> [Exercise instructions]: Reproduce the passage on the Syrian conflict as a front against Iran word for word, in full.

> [Excerpted text]:
-*-

Marc Lynch writes: Many of the advocates of aggressive intervention define the Syrian conflict primarily as a front in the cold war against Iran. From this perspective, Hezbollah’s entry into the fray and the fall of Qusayr are not necessarily a bad thing — Washington now has an opportunity to strike directly at one of Iran’s most valuable assets in the Middle East. The enemy’s queen, to use a chess metaphor, has now moved out from behind its wall of pawns and is open to attack. Fear of a rebel defeat — and of a victory for Hezbollah and Iran — should squeeze more cash and military support out of the Arab Gulf, Europe, and the United States.
If Washington endorses the goal of bleeding Iran and its allies through proxy warfare, a whole range of more interventionist policies logically follow. The model here would presumably be the jihad against the Soviet occupation of Afghanistan — a long-term insurgency coordinated through neighboring countries, fueled by Gulf money, and popularized by Islamist and sectarian propaganda.
“Success” in this strategy would be defined by the damage inflicted on Iran and its allies — and not by reducing the civilian body count, producing a more stable and peaceful Syria, or marginalizing the more extreme jihadists. Ending the war would not be a particular priority, unless it involved Assad’s total military defeat. The increased violence, refugee flows, and regionalization of conflict would likely increase the pressure on neighboring states such as Turkey, Jordan, Lebanon, Israel, and Iraq. It would also likely increase sectarianism, as harping on Sunni-Shiite divisions is a key part of the Arab Gulf’s political effort to mobilize support for the Syrian opposition (and to intimidate local Shiite populations, naturally). And the war zone would continue to be fertile ground for al Qaeda’s jihad, no matter how many arms were sent to its “moderate” rivals in the opposition.

-*-

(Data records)
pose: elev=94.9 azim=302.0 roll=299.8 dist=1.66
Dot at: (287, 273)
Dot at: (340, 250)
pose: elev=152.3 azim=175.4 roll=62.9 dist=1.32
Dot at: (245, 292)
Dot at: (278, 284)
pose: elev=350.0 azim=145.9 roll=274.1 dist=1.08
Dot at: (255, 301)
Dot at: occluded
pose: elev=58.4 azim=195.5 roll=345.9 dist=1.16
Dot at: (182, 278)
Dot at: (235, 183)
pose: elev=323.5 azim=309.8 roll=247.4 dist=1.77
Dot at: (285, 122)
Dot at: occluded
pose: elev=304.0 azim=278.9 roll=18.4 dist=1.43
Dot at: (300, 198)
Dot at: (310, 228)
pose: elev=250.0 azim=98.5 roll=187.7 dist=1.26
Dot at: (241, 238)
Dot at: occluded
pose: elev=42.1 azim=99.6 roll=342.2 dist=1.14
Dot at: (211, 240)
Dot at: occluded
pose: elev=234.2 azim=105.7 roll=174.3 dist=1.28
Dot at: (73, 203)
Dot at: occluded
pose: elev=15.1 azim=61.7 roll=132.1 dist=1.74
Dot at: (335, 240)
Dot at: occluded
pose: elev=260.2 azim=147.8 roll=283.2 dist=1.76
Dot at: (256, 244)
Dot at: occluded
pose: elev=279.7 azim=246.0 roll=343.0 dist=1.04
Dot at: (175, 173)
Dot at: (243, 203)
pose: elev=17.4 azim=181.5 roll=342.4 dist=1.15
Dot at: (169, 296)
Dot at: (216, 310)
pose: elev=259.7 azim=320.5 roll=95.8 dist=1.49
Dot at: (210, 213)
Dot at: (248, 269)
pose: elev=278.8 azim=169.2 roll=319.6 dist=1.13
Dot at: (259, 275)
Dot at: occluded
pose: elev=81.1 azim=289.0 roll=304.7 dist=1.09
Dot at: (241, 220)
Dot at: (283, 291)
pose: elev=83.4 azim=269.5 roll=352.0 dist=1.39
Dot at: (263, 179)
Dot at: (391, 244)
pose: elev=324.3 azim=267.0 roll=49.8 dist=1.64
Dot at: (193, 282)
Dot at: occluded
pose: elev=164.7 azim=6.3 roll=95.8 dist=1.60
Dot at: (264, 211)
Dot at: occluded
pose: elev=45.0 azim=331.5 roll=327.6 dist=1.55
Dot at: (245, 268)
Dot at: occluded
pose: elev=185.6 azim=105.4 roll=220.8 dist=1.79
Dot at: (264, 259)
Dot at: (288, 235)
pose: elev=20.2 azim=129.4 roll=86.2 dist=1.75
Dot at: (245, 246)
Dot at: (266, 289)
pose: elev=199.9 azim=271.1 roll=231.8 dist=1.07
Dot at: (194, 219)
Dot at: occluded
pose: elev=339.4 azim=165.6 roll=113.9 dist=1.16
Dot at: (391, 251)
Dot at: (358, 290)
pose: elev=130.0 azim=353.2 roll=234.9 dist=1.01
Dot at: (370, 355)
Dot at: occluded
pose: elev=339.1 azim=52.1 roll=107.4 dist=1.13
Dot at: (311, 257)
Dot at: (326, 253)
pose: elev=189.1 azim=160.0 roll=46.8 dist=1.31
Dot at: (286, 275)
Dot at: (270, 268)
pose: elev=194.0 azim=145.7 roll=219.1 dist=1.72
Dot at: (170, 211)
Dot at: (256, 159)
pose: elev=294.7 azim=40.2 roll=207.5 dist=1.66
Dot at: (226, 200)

-*-

> [Final result]:
Marc Lynch writes: Many of the advocates of aggressive intervention define the Syrian conflict primarily as a front in the cold war against Iran. From this perspective, Hezbollah’s entry into the fray and the fall of Qusayr are not necessarily a bad thing — Washington now has an opportunity to strike directly at one of Iran’s most valuable assets in the Middle East. The enemy’s queen, to use a chess metaphor, has now moved out from behind its wall of pawns and is open to attack. Fear of a rebel defeat — and of a victory for Hezbollah and Iran — should squeeze more cash and military support out of the Arab Gulf, Europe, and the United States.
If Washington endorses the goal of bleeding Iran and its allies through proxy warfare, a whole range of more interventionist policies logically follow. The model here would presumably be the jihad against the Soviet occupation of Afghanistan — a long-term insurgency coordinated through neighboring countries, fueled by Gulf money, and popularized by Islamist and sectarian propaganda.
“Success” in this strategy would be defined by the damage inflicted on Iran and its allies — and not by reducing the civilian body count, producing a more stable and peaceful Syria, or marginalizing the more extreme jihadists. Ending the war would not be a particular priority, unless it involved Assad’s total military defeat. The increased violence, refugee flows, and regionalization of conflict would likely increase the pressure on neighboring states such as Turkey, Jordan, Lebanon, Israel, and Iraq. It would also likely increase sectarianism, as harping on Sunni-Shiite divisions is a key part of the Arab Gulf’s political effort to mobilize support for the Syrian opposition (and to intimidate local Shiite populations, naturally). And the war zone would continue to be fertile ground for al Qaeda’s jihad, no matter how many arms were sent to its “moderate” rivals in the opposition.